▶ [Work order 1] In the forum thread about a puppy eating bird wings, how old was Lucy when she was made to retrieve a thawed pigeon?
▶ [Work order 2] Pick up the forum thread on a puppy eating bird wings after its final post and carry it forward.

▶ [Text provided]
*** Begin section ***

# Puppy Eating Wings



## Alaska7133 (May 26, 2011)

Hah! That reminds me of Lucy when she was small. I had no idea what to do, she was birdy and ate any wings. So I went back to my breeder who referred me to someone to help. Little Lucy thought birds were for eating not retrieving! So I made that phone call to the person my breeder referred me to. We met up and had Lucy retrieve a thawed pigeon. She was 14 weeks old. I had to pry her jaws open she had that darn pigeon so far down her throat. I learned very quickly to keep Lucy on a long line to reel her back in. We did complete her forced fetch training when she was 14 month old and eating birds stopped then. So going back to your puppy. I would definitely keep her on a light line like a very light cord or string. Enough for you to get ahold of but not too heavy that she can't drag it. 

Since you are in Dallas there are many people in that area that train. The golden club website is: Dallas-Ft. Worth Metro Golden Retriever Club Terry Thornton is with the club and very involved with field and agility. I would contact her for ideas if your breeder is too far away to help you out. Aren't baby puppies fun! They are at such a perfect age to get them onto birds.


----------



## boomers_dawn (Sep 20, 2009)

Mine did this too. In fact Gladys went postal and made some beeping and terminator noises. So we don't have to worry if they're birdy, they are.

I confirmed with our field class instructor - no more feathers or wings until they learn to hold and out. Birdy is not going away if you withold feathers or wings. 
Bad habits will come in if you keep up with the birds and wings until they are trained what to do and not do with them.

There are several different ways to go about this training, some people subscribe to a structured "FF" or force fetch process to be followed exactly step by step; others tailor the training and methods to fit the dog. You will have to make some choices how you want to train and get some help as Alaska said. 

You can work on basic obedience in the meantime. Have fun


----------



## danjor92 (Dec 16, 2013)

Yeah, I figured just hold back on the birds until she learns force fetch and to hold and let go and things like that.

Ok to use the lead with a choke collar or no? Too young? Just like a lead with a slip to retract then release pressure?

*** End section ***

▶ [Excerpted data]
*** Begin section ***

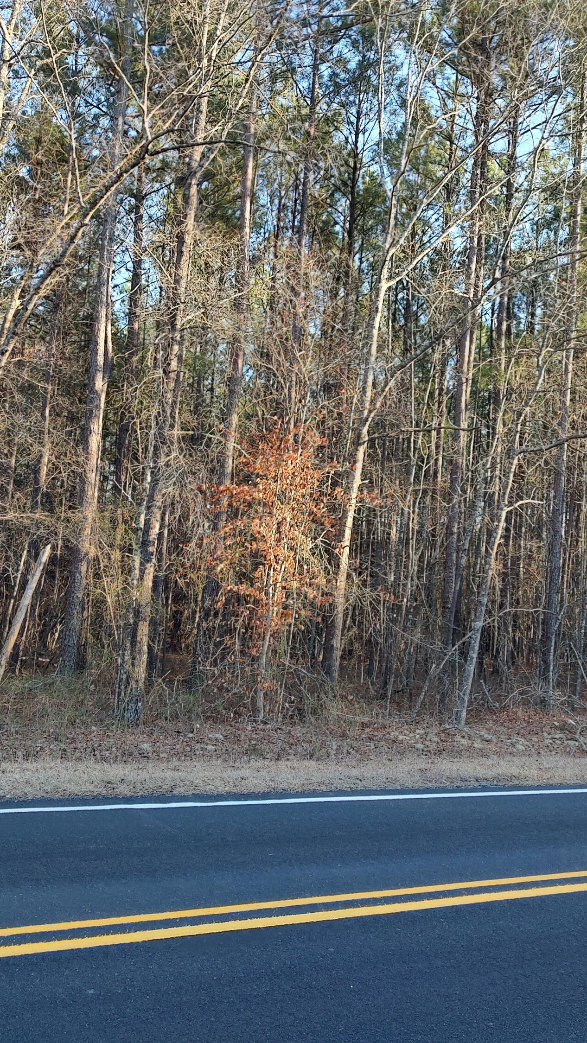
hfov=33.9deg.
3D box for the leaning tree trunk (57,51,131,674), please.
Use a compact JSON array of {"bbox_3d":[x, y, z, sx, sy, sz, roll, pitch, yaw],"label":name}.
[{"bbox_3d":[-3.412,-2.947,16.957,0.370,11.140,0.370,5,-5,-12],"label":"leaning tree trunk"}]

*** End section ***
*** Begin section ***

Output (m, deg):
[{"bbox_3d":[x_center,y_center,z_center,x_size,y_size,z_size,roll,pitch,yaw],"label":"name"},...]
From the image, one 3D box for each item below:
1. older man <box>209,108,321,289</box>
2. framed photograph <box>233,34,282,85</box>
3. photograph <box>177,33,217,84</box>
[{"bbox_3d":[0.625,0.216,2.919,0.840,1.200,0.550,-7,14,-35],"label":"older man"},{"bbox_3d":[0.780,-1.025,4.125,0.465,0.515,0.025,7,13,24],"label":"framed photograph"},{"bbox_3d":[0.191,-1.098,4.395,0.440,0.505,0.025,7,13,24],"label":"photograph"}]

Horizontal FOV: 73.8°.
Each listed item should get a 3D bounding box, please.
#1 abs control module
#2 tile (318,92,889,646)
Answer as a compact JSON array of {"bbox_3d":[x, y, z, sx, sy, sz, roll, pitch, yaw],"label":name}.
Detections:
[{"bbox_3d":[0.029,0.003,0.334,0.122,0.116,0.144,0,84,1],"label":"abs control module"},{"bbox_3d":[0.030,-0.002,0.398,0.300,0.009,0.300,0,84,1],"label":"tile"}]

*** End section ***

▶ [Exercise output 1] 14 weeks old

▶ [Exercise output 2]
----------



## Swampcollie (Sep 6, 2007)

danjor92 said:


> So my 12 week old field bred golden is getting socialized and learning everything quickly. I am trying to start small sessions of retriever training gundog stuff as well as obedience. She will retrieve toys back to me very well. Her mouth isnt quite big enough for the bumpers, even the small canvas ones. So I am assuming to hold off on using those? She just has a hard time picking them up and I do not want her to get distracted in the process or start pulling bumpers by the string
> 
> 
> Also she tried to engulf a wing I was trying to get her to retrieve the other day. I pulled her back by the lead to me once she picked it up, but she tries so quickly to swallow it almost. I would like to keep up her desire for birds and wings, but do not want to encourage a desire to eat or chew the wings. When I rubberbanded a wing to the toy she would retrieve then she would just stop and try to eat thing feathers.
> ...


 
She's big enough for a check cord and training collar. (I start with a puppy sized pinch collar as soon as I start with the leash work).


Ditch the wings. They're too tempting for her at this point. try small paint rollers or whole frozen pigeons. they're both easy for her to pick up and light enough for her to carry. I usually get rid of the wings as soon as the pups are big enough to carry a frozen bird. Frozen birds are easy to carry but difficult to chomp on.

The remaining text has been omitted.